▶ [Entries shown]:
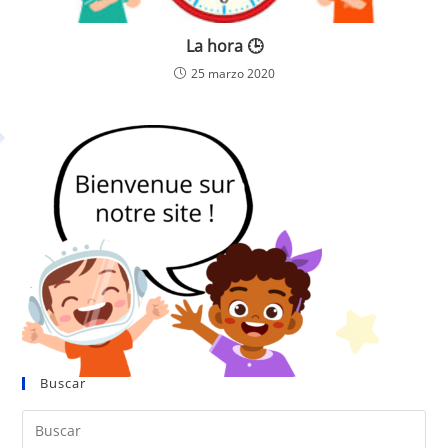
La hora 🕒
25 marzo 2020
Buscar
Pul
Es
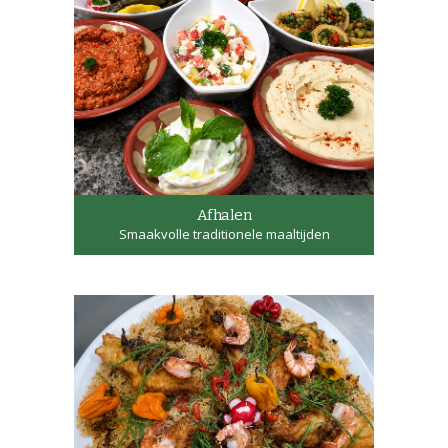
Afhalen
Smaakvolle traditionele maaltijden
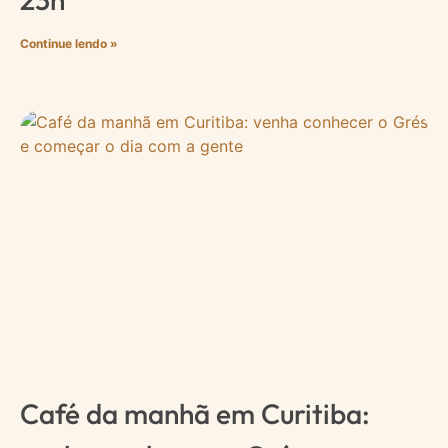
Continue lendo »
Café da manhã em Curitiba:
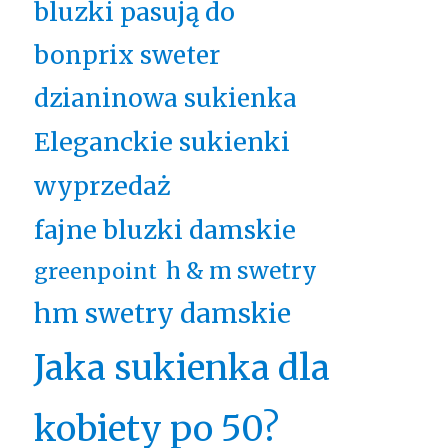
bluzki pasują do
bonprix sweter
dzianinowa sukienka
Eleganckie sukienki
wyprzedaż
fajne bluzki damskie
h & m swetry
greenpoint
hm swetry damskie
Jaka sukienka dla
kobiety po 50?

▶ [Work instruction]:
Print out the material verbatim, skipping pictures.

▶ [Response to the exercise]:
La hora 🕒
25 marzo 2020
Buscar
Pul
Es
Afhalen
Smaakvolle traditionele maaltijden
Continue lendo »
Café da manhã em Curitiba:
bluzki pasują do
bonprix sweter
dzianinowa sukienka
Eleganckie sukienki
wyprzedaż
fajne bluzki damskie
h & m swetry
greenpoint
hm swetry damskie
Jaka sukienka dla
kobiety po 50?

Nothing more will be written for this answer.